At the end of the third day, Hewitt still had Tama, his crayfish. “I knew if I was going to survive this night, I’d have to eat Tama. But I went back and forth about it for a long time.”

Hewitt said a karakia and a tearful thank you, and cracked Tama open. “I made sure I was in a foetal position so I could grab every bit of nutrition that Tama was giving me, so he wouldn’t die in vain. I sucked everything I could out of him. All of a sudden, I felt energised. I’m sure that Tama saved my life.”

12. Never give up 

In the deep blue sea near Mana Island, pictured in the distance, Rob Hewitt found himself floating for four days. Photo: Aidan / Creative Commons

In the deep blue sea near Mana Island, pictured in the distance, Rob Hewitt found himself floating for four days. Photo: Aidan / Creative Commons

“I knew all the odds were stacked against me,” Hareb said. “I knew I was in pain, I kept falling over, falling back down, having to use all my strength to get back up and carry my bag. I knew if I got caught in that storm it would be quite an adverse situation, so I just kept going.”

Hareb’s adventure reinforced that being prepared for the worst is the best thing you can do. “Eighty per cent of success in the backcountry is having a good plan, and I’m very grateful I had a good plan. It would be a different story if I hadn’t. My advice? Don’t be scared of the terrain, just be very, very prepared.”

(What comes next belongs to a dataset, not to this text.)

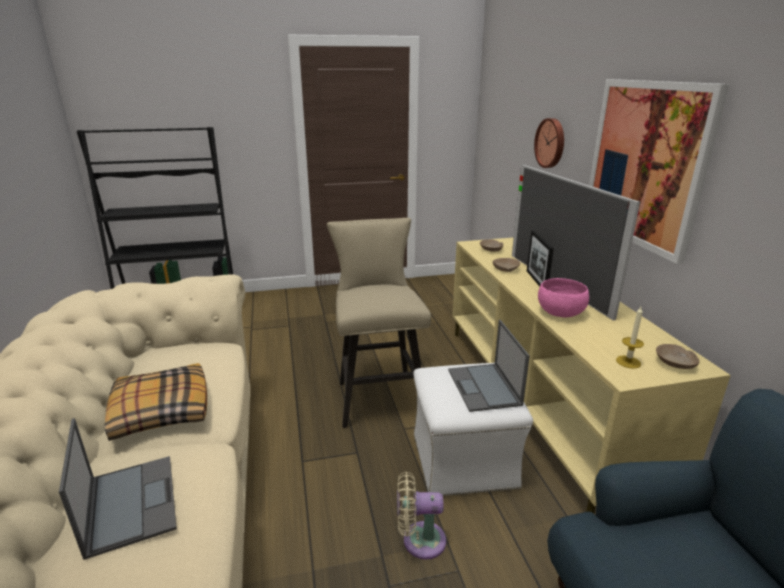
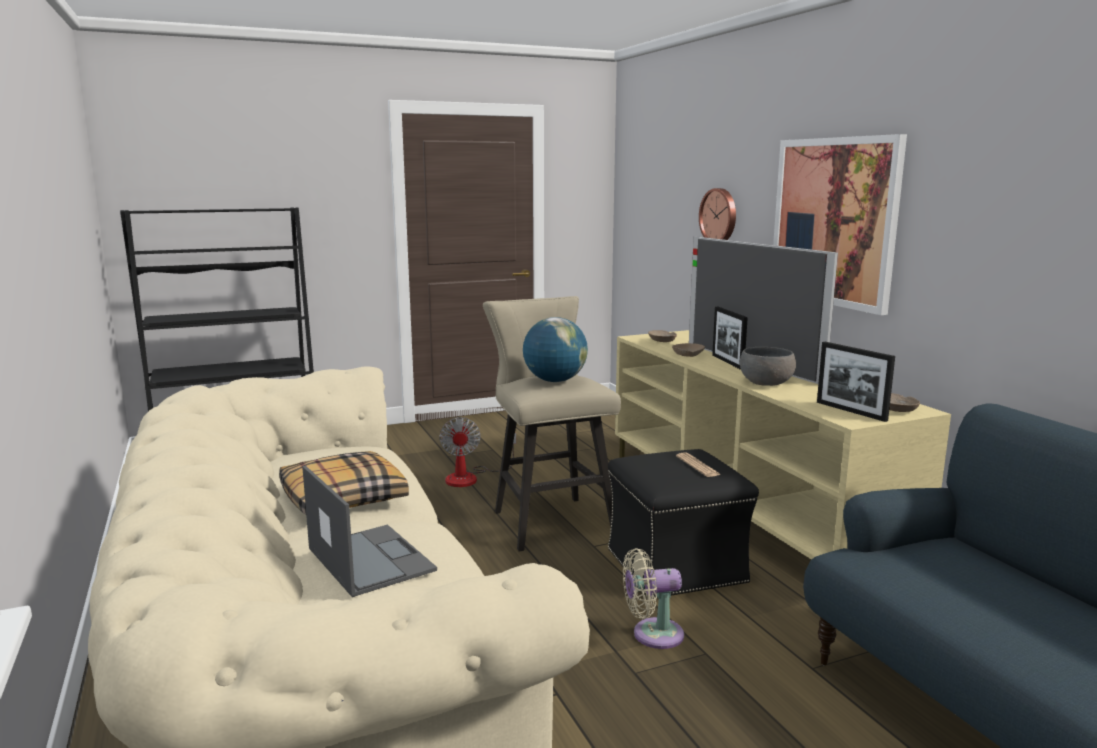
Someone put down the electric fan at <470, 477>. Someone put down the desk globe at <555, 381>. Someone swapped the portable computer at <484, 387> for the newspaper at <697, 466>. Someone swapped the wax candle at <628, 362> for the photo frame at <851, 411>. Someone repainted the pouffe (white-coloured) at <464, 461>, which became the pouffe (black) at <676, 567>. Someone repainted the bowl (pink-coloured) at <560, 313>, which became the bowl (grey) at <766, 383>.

For Hewitt, never giving up was getting harder and harder. When the fourth day dawned, he was battling rough seas and persistent hallucinations that led him to remove some of his gear. “All of a sudden I woke up and my jacket was around my neck and I panicked, because I was always, always so careful about checking my gear and now I was getting rid of it. At this point, I’ve had enough. I start disengaging my will to live, which I realise had always been there, even if I didn’t know it at the time. I start taking off my dive gear until I’m lying in the water in a pair of wetsuit pants and a t-shirt, lying on my back with my arms open so the heat can escape. I closed my eyes.”

A very short time later, Hewitt was rescued by a boat containing two of his navy dive buddies. It took a long time for him to realise he wasn’t hallucinating. His body had already started to decompose while he was still alive, and recovery took a long time.

Three months after he was rescued, Hewitt returned to the place where he had become lost. His family and friends were with him, and he went to the ocean floor and said thank you.

“Even to this day, 10 years later, I’m still figuring out why,” Hewitt said. “After that ordeal, I realised that anything was possible. And if you get knocked back, well, it’s better than being out at sea. That experience was the closest I got to who I really am. And since I’ve been back, I haven’t been in that space. And it wasn’t a bad space to be in. It’s always there for all of us. It just takes a moment in our lives for us to realise our potential.”